Copy every line of the data below without changing anything.

### Extracted information
☆ ☆ ☆

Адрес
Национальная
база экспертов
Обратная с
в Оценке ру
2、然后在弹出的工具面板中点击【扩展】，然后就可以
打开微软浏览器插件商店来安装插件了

☆ ☆ ☆

### Answer for the task
Адрес
Национальная
база экспертов
Обратная с
в Оценке ру
2、然后在弹出的工具面板中点击【扩展】，然后就可以
打开微软浏览器插件商店来安装插件了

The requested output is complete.